ORONO, Maine — University of Maine student Joel Martin stood in a hallway at the university’s student union showing a few dozen high schoolers around the campus on Thursday. Martin maintained a lively patter of interesting facts about the school, its students and offerings until he seemed to run out of things to say.
“Does anybody,” he asked, “have any questions about majors or what it’s like to attend school here?”
“Any questions about this place or what it does? Anything? Anything at all?”
Orono High School student Agnete Kjerstad raised her hand.
“What’s up with fraternities?” she said. “Do people in fraternities or sororities have to stay within their own groups, or can they mix with other people?”
The ensuing blizzard of student queries that followed Kjerstad’s interrogative continued through the student center tour right into the students’ examination of the first floor of a nearby dormitory, where even the awful smell of sickness — spring cold and flu season has ravaged UMaine, Martin said — failed to dispel the high schoolers’ curiosity.
“That happens every time,” Martin said. “They [high school students] have no idea what they are going to major in or what they’re going to do, but they all want to know about the fraternities and sororities.”
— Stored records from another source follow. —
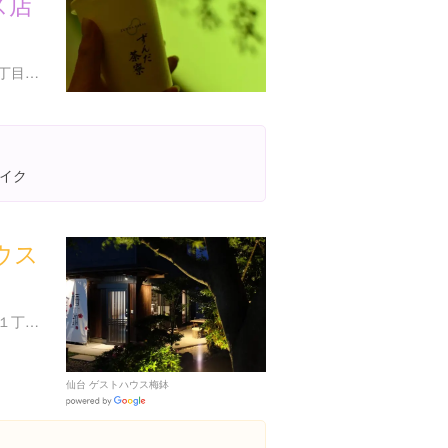
ス店
宮城県仙台市青葉区中央１丁目１-１ 仙台駅 2F
イク
ウス
宮城県仙台市宮城野区平成１丁目３-１４
仙台 ゲストハウス梅鉢
Google
Places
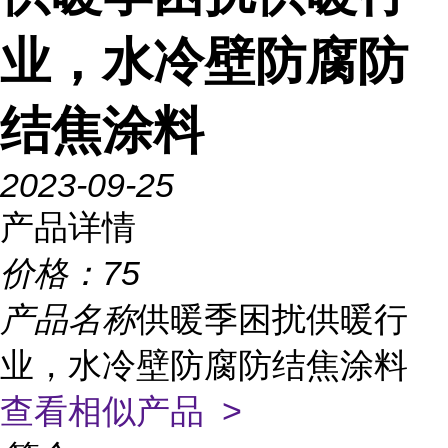
业，水冷壁防腐防
结焦涂料
2023-09-25
产品详情
价格：
75
产品名称
供暖季困扰供暖行
业，水冷壁防腐防结焦涂料
查看相似产品 >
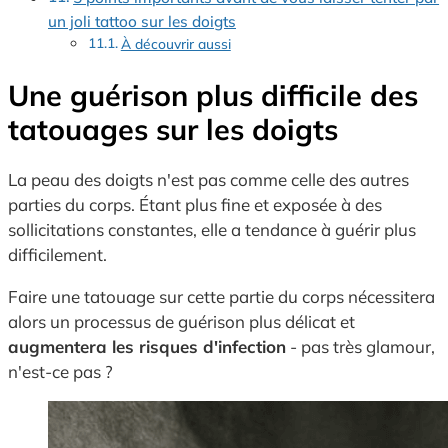
un joli tattoo sur les doigts
À découvrir aussi
Une guérison plus difficile des
tatouages sur les doigts
La peau des doigts n'est pas comme celle des autres
parties du corps. Étant plus fine et exposée à des
sollicitations constantes, elle a tendance à guérir plus
difficilement.
Faire une tatouage sur cette partie du corps nécessitera
alors un processus de guérison plus délicat et
augmentera les risques d'infection
- pas très glamour,
n'est-ce pas ?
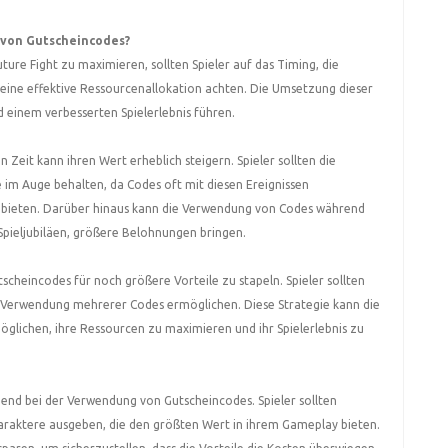
 von Gutscheincodes?
ure Fight zu maximieren, sollten Spieler auf das Timing, die
ine effektive Ressourcenallokation achten. Die Umsetzung dieser
 einem verbesserten Spielerlebnis führen.
Zeit kann ihren Wert erheblich steigern. Spieler sollten die
im Auge behalten, da Codes oft mit diesen Ereignissen
bieten. Darüber hinaus kann die Verwendung von Codes während
Spieljubiläen, größere Belohnungen bringen.
cheincodes für noch größere Vorteile zu stapeln. Spieler sollten
ige Verwendung mehrerer Codes ermöglichen. Diese Strategie kann die
glichen, ihre Ressourcen zu maximieren und ihr Spielerlebnis zu
dend bei der Verwendung von Gutscheincodes. Spieler sollten
araktere ausgeben, die den größten Wert in ihrem Gameplay bieten.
Except that these students came from Asia, Europe and Africa and have been studying at John Bapst Memorial High School, Orono High School and Lee Academy. University leaders and officials at the students’ host schools had the students tour UMaine on Thursday in an effort to entice them to enroll at the university once they graduate.
UMaine, which welcomes international students from about 85 countries, hopes to broaden the school’s cultural diversity and increase its foreign-student tuition income, officials said.
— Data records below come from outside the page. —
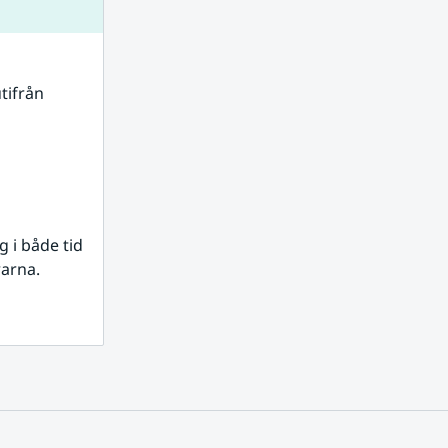
tifrån 
i både tid 
rarna.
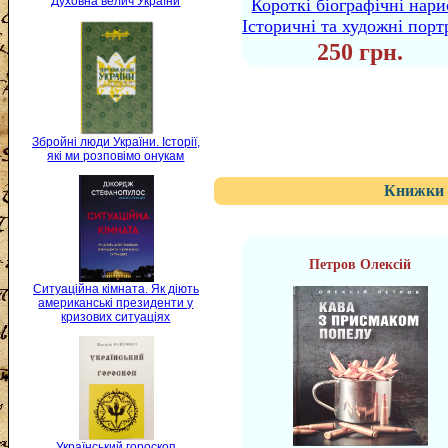
Духовна велич України
Короткі біографічні нари
Історичні та художні порт
250 грн.
Збройні люди України. Історії,
які ми розповімо онукам
Книжки 
Петров Олексій
Ситуаційна кімната. Як діють
американські президенти у
кризових ситуаціях
Український гороскоп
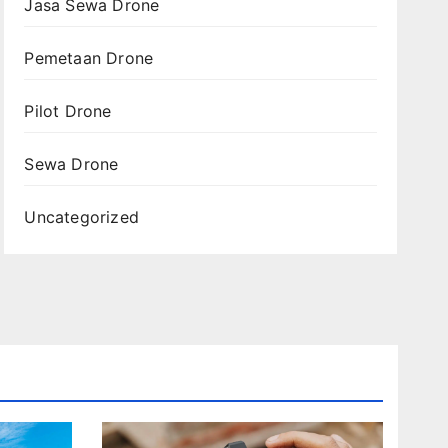
Jasa Sewa Drone
Pemetaan Drone
Pilot Drone
Sewa Drone
Uncategorized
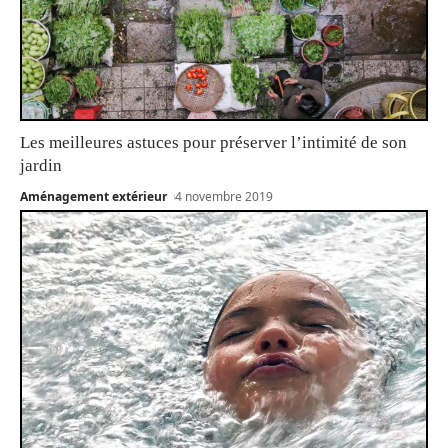
Les meilleures astuces pour préserver l’intimité de son
jardin
Aménagement extérieur
4 novembre 2019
Exactly how many students they hope to have next September was unclear Thursday, but Jim Breece, University of Maine System vice chancellor for academic affairs, said in 2010 that he hoped to establish relationships with South Korean and Chinese officials that could lead to as many as 150 students from each country enrolling as undergraduate students in the system’s seven colleges.
The students toured chemistry labs in Aubert Hall, music facilities in the Class of 1944 Hall and the Lord Hall Art Gallery. Professors and students also gave demonstrations in physics labs at Bennett Hall, said Karen Broucias, an official with the UMaine Office of International Programs.
The university’s international student expansion effort coincides with several state high schools’ attempts to draw students from China and Korea. Stearns High School of Millinocket hopes to host as many as 60 Chinese students within the next two years, while Lee Academy hopes to expand its international student roster from about 90 to 100.
Due partly to a partnership it has formed with China, Orono High School might have as many as 50 international students in September, said Heather Lyford, one of the school’s guidance department workers.
Seeing UMaine was a good experience for the international students, Lyford said.
“It opens their eyes to the opportunities here,” Lyford said. “Something that this trip emphasizes is that the students don’t need to be art majors to take art classes. They can do anything they want to do. I am not sure that they know that.”
Kjerstad, 17, from Norway, and 17-year-old Swede Gustav Mansson like the idea of continuing at UMaine the studies they began at Orono High, but weren’t sure they would.
Such a decision for an international student is probably a bit more difficult than for Mainers. Besides the difficulty of living a world away from family and relatives, international students have to find the money to live and study in the U.S., they said.
“College is free in Sweden, and if I went to school here, I would really miss my family and friends,” Mansson said, “and I would probably need a scholarship.”